Un rato antes de que caiga el sol, fuimos con Sia a una de las tantas iglesias del barrio. Todas las tardes hay práctica de baile. El próximo mes hay una presentación oficial para la gente del pueblo, entonces ningún bailarín puede faltar.

Caminamos media hora acompañados por el calor y la humedad sin que Sia detuviera sus pasos ágiles un sólo momento. Plantas selváticas, autobuses antiguos e igual de coloridos que el patio florido de cada fale, niños por aquí y por allá, sonrisas contagiosas… Imágenes rápidas y entrecortadas. Sia estaba apurada y no había tiempo de pararse a observar.

autobus samoa

Cuando llegamos nos pidió que descansaramos. Fue otro de sus decretos que no dejan lugar a réplica.

Entonces nos sentamos en un fale frente a la iglesia. Al lado nuestro reposaban unos samoanos vestidos con una tela larga y colorida atada a la cintura, a modo de pollera. Así visten las mujeres y hombres del lugar, combinando el atuendo con camisas floreadas o remeras del mismo tono.

Así estaba también vestida yo, porque usar short en ese contexto era como instalar un cibercafé en el medio de Savaii. Algo completamente fuera de lugar.

Escucho que hablan samoano, un lenguaje dulce y cantarino.
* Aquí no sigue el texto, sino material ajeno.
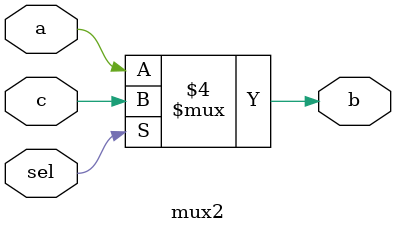
<source format=v>
module mux2(input a, input c, input sel, output reg b);
  always @(sel,a,c)
      if (sel == 0)
         b = a;
      else
          b = c;
endmodule

</source>
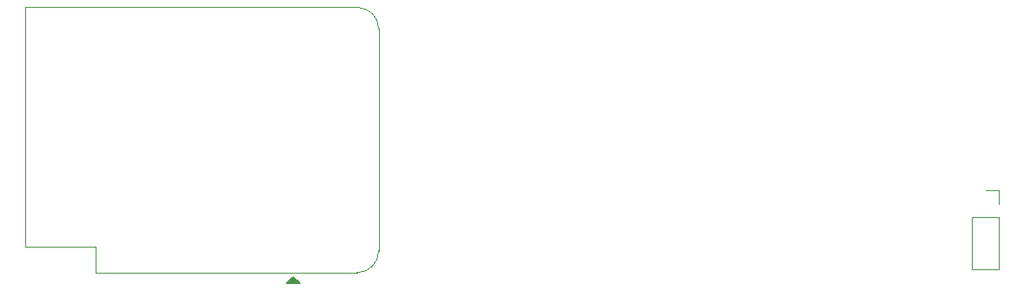
<source format=gbr>
%TF.GenerationSoftware,KiCad,Pcbnew,8.0.7-8.0.7-0~ubuntu22.04.1*%
%TF.CreationDate,2024-12-14T21:10:45+08:00*%
%TF.ProjectId,SmartClock,536d6172-7443-46c6-9f63-6b2e6b696361,rev?*%
%TF.SameCoordinates,Original*%
%TF.FileFunction,Legend,Bot*%
%TF.FilePolarity,Positive*%
%FSLAX46Y46*%
G04 Gerber Fmt 4.6, Leading zero omitted, Abs format (unit mm)*
G04 Created by KiCad (PCBNEW 8.0.7-8.0.7-0~ubuntu22.04.1) date 2024-12-14 21:10:45*
%MOMM*%
%LPD*%
G01*
G04 APERTURE LIST*
%ADD10C,0.120000*%
%ADD11C,0.150000*%
%ADD12C,3.200000*%
%ADD13R,1.700000X1.700000*%
%ADD14O,1.700000X1.700000*%
%ADD15R,2.000000X2.000000*%
%ADD16C,2.000000*%
%ADD17R,3.200000X2.000000*%
%ADD18O,1.600000X2.000000*%
G04 APERTURE END LIST*
D10*
%TO.C,J1*%
X187370000Y-118920000D02*
X190030000Y-118920000D01*
X187370000Y-124060000D02*
X187370000Y-118920000D01*
X187370000Y-124060000D02*
X190030000Y-124060000D01*
X188700000Y-116320000D02*
X190030000Y-116320000D01*
X190030000Y-116320000D02*
X190030000Y-117650000D01*
X190030000Y-124060000D02*
X190030000Y-118920000D01*
%TO.C,U2*%
X95160000Y-98490000D02*
X95160000Y-121810000D01*
X95160000Y-121810000D02*
X102060000Y-121810000D01*
X102060000Y-121810000D02*
X102060000Y-124350000D01*
X127490000Y-98490000D02*
X95160000Y-98490000D01*
X127490000Y-124350000D02*
X102060000Y-124350000D01*
X129620000Y-122220000D02*
X129620000Y-100610000D01*
X127490000Y-98490000D02*
G75*
G02*
X129620000Y-100620000I0J-2130000D01*
G01*
X129620000Y-122220000D02*
G75*
G02*
X127490000Y-124350000I-2130002J2D01*
G01*
D11*
X121915000Y-125390000D02*
X120645000Y-125390000D01*
X121280000Y-124755000D01*
X121915000Y-125390000D01*
G36*
X121915000Y-125390000D02*
G01*
X120645000Y-125390000D01*
X121280000Y-124755000D01*
X121915000Y-125390000D01*
G37*
%TD*%
%LPC*%
D12*
%TO.C,U1*%
X116750000Y-56000000D03*
X116750000Y-84500000D03*
X168750000Y-56000000D03*
X168750000Y-84500000D03*
D13*
X116250000Y-61360000D03*
D14*
X116250000Y-63900000D03*
X116250000Y-66440000D03*
X116250000Y-68980000D03*
X116250000Y-71520000D03*
X116250000Y-74060000D03*
X116250000Y-76600000D03*
X116250000Y-79140000D03*
D13*
X169250000Y-66440000D03*
D14*
X169250000Y-68980000D03*
X169250000Y-71520000D03*
X169250000Y-74060000D03*
%TD*%
D15*
%TO.C,SW1*%
X135250000Y-108500000D03*
D16*
X135250000Y-113500000D03*
X135250000Y-111000000D03*
D17*
X142750000Y-105400000D03*
X142750000Y-116600000D03*
D16*
X149750000Y-113500000D03*
X149750000Y-108500000D03*
%TD*%
D13*
%TO.C,J1*%
X188700000Y-117650000D03*
D14*
X188700000Y-120190000D03*
X188700000Y-122730000D03*
%TD*%
D15*
%TO.C,U2*%
X121280000Y-122850000D03*
D18*
X118740000Y-122850000D03*
X116200000Y-122850000D03*
X113660000Y-122850000D03*
X111120000Y-122850000D03*
X108580000Y-122850000D03*
X106040000Y-122850000D03*
X103500000Y-122850000D03*
X103500000Y-99990000D03*
X106040000Y-99990000D03*
X108580000Y-99990000D03*
X111120000Y-99990000D03*
X113660000Y-99990000D03*
X116200000Y-99990000D03*
X118740000Y-99990000D03*
X121280000Y-99990000D03*
%TD*%
%LPD*%
M02*

</source>
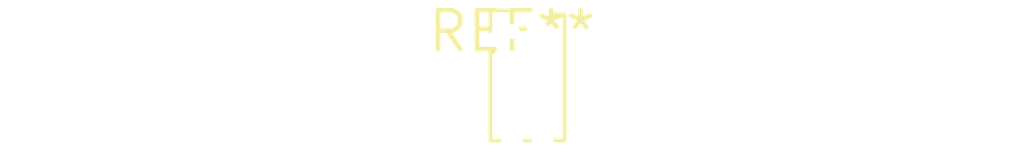
<source format=kicad_pcb>
(kicad_pcb (version 20240108) (generator pcbnew)

  (general
    (thickness 1.6)
  )

  (paper "A4")
  (layers
    (0 "F.Cu" signal)
    (31 "B.Cu" signal)
    (32 "B.Adhes" user "B.Adhesive")
    (33 "F.Adhes" user "F.Adhesive")
    (34 "B.Paste" user)
    (35 "F.Paste" user)
    (36 "B.SilkS" user "B.Silkscreen")
    (37 "F.SilkS" user "F.Silkscreen")
    (38 "B.Mask" user)
    (39 "F.Mask" user)
    (40 "Dwgs.User" user "User.Drawings")
    (41 "Cmts.User" user "User.Comments")
    (42 "Eco1.User" user "User.Eco1")
    (43 "Eco2.User" user "User.Eco2")
    (44 "Edge.Cuts" user)
    (45 "Margin" user)
    (46 "B.CrtYd" user "B.Courtyard")
    (47 "F.CrtYd" user "F.Courtyard")
    (48 "B.Fab" user)
    (49 "F.Fab" user)
    (50 "User.1" user)
    (51 "User.2" user)
    (52 "User.3" user)
    (53 "User.4" user)
    (54 "User.5" user)
    (55 "User.6" user)
    (56 "User.7" user)
    (57 "User.8" user)
    (58 "User.9" user)
  )

  (setup
    (pad_to_mask_clearance 0)
    (pcbplotparams
      (layerselection 0x00010fc_ffffffff)
      (plot_on_all_layers_selection 0x0000000_00000000)
      (disableapertmacros false)
      (usegerberextensions false)
      (usegerberattributes false)
      (usegerberadvancedattributes false)
      (creategerberjobfile false)
      (dashed_line_dash_ratio 12.000000)
      (dashed_line_gap_ratio 3.000000)
      (svgprecision 4)
      (plotframeref false)
      (viasonmask false)
      (mode 1)
      (useauxorigin false)
      (hpglpennumber 1)
      (hpglpenspeed 20)
      (hpglpendiameter 15.000000)
      (dxfpolygonmode false)
      (dxfimperialunits false)
      (dxfusepcbnewfont false)
      (psnegative false)
      (psa4output false)
      (plotreference false)
      (plotvalue false)
      (plotinvisibletext false)
      (sketchpadsonfab false)
      (subtractmaskfromsilk false)
      (outputformat 1)
      (mirror false)
      (drillshape 1)
      (scaleselection 1)
      (outputdirectory "")
    )
  )

  (net 0 "")

  (footprint "PinHeader_2x04_P1.00mm_Vertical" (layer "F.Cu") (at 0 0))

)

</source>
Entonces los saludé y entre señas y palabras en inglés me mostraron sus tatuajes.

samoanosOrgulloso de que estuviese viendo parte de su vida marcada en su piel, uno de los hombres se paró y se sacó su camiseta.

Días y noches pasó Sione sufriendo un dolor sin lágrimas, contando su vida a aquel que convertía la historia en imágenes indelebles con un hueso de animal a modo de pincel y una herencia ancestral de manos mágicas.

Ahora es un hombre valiente y respetado por su comunidad. Los trazos negros que decoran sus caderas y piernas revelan la hombría y la fuerza del niño que dejó atrás con el último trazo de tinta y la primera palabra de joven varón.

tatuaje samoano

Sione se endereza y posa ante la cámara sin que yo se lo pida. Me dan ganas de preguntarle muchísimas cosas que no puede entender, porque yo no hablo samoano. Entonces dejo que su cuerpo hable y éste me cuenta la historia de su pueblo querido, historia de independencia y libertad, de música, familia, Dios y mar sereno.

Hay un pedacito de Samoa marcado en Sione, y no hace falta ya que intercambiemos palabras, porque su cuerpo grita por sí sólo las historias más lindas que nadie jamás podrá contar.